YATABİLSEM UYUYABİLECEĞİM DE...UYUMAYACAKSAM DÜŞÜNEYİM BARİ...

Uyku problemim var. Uyuyamıyor değilim. Yatamıyorum. Benim de sıkıntım bu. Uykuda geçen sürenin, bedenimi ve ruhumu tamir ettiğini bile bile, uyumamak için direniyorum. Hayatı kaçırıyormuşum gibi geliyor. Sanki ayakta kaldım sürece birşeyler üretiyormuşum gibi...
Gerçi boş da durmuyorum:
  1. Altıgenlerden oluşan ve elde diktiğim yatak örtüsünün kesili tüm parçaları dikildi. Kesilmeyen eksik parçaları bir gün kesmeyi DÜŞÜNÜYORUM. En azından bunu DÜŞÜNÜYORUM:) Kesme işlemi bitince dikişi o kadar zor gelmiyor emin olun.
  2. Taa kaç sene önce başladığım ve maymun iştahım yüzünden tamamlanacak işler kategorisinde ikamet eden merserize takımın iç kolsuz bluzunu misinalı şişe takıp fırdolayı örmeye başladım.

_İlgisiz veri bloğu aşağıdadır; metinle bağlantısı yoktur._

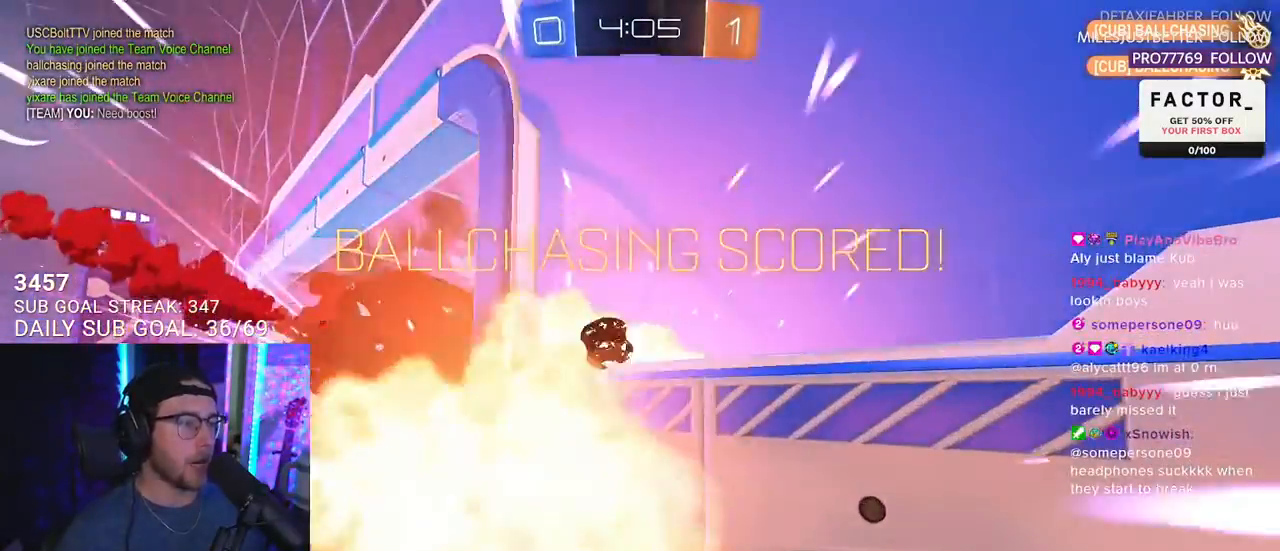
{"buttons": [], "left_stick": "center", "right_stick": "center", "events": [[117, "left_stick", "center"], [233, "R2", "up"]]}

Döne döne örmekten akşamları iyi kafa yapıyorum:) Hırkasını ise daha önce tığla motif motif örmüştüm ama tam bitmemişti. Bu kış kesin bitiririm ELBETTE, GALİBA, HERHALDE, İNŞAALLAH, BELKİ...DÜŞÜNÜYORUM..
  3. "Bir sürü" muğlak ifadesini, bildiğiniz en büyük sayı farzedin, karesini alın, küpüyle çarpın, çıkan sayıyı Pİ sayısı ile ne yapmak istiyorsanız onu yapın. Ahanda o gadder kumaşım var. Boş durur muyum? Onları da dikmeyi DÜŞÜNÜYORUM.
  4. "Hanım dilenince niye bey beyeniyor ki" bahtaniyem bitti bitiyor. Kenarı oluverse bitiverecek. İş mi yani? Bunu bitirince, aynı tarzda, eşimin başka bir kazağını kullanarak, daha janjanlı renklerle, tek kişiliğini örmeyi DÜŞÜNÜYORUM.
  5. Haftalardır bir kırkyama aşkım depreşti ki sormayın. Size adreslerini topluca vereceğim çook çok güzel yabancı bloglar buldum. "Bana kumaş üretin ey fabrikalar, kırkyamam geldi" diye bağırmayı DÜŞÜNÜYORUM...
  6. Keçeye ilk başlarda nerden bulunur bilmediğim için pek sıcak bakmamamıştım. Satış yapanları gördükçe nette, iştahım kabarmaya başladı, DÜŞÜNÜYORUM..
  7. Ahşap boyamaya da malzemeleri çok ve kokulu bir iş diye burun kıvırmıştım ya, yine blogcu bayanlar aklımı çeldi. Ne yapsam bilemiyorum. Düşünsem mi, düşünmesem mi bunu da DÜŞÜNÜYORUM.
  8. Herkes DIY yapıyor. Yani eskiyi yenileme, atacağım bir şeylerden, tamamen farklı, fonksiyonel ve kullanılası, sergilenilesi birşeyler üretmeyi; ıvır-zıvırdan "deli bu kadın "dedirtecek eşyalar türetmeyi çok istiyorum. Bunları yapan hatunları kıskandığımı DÜŞÜNÜYORUM.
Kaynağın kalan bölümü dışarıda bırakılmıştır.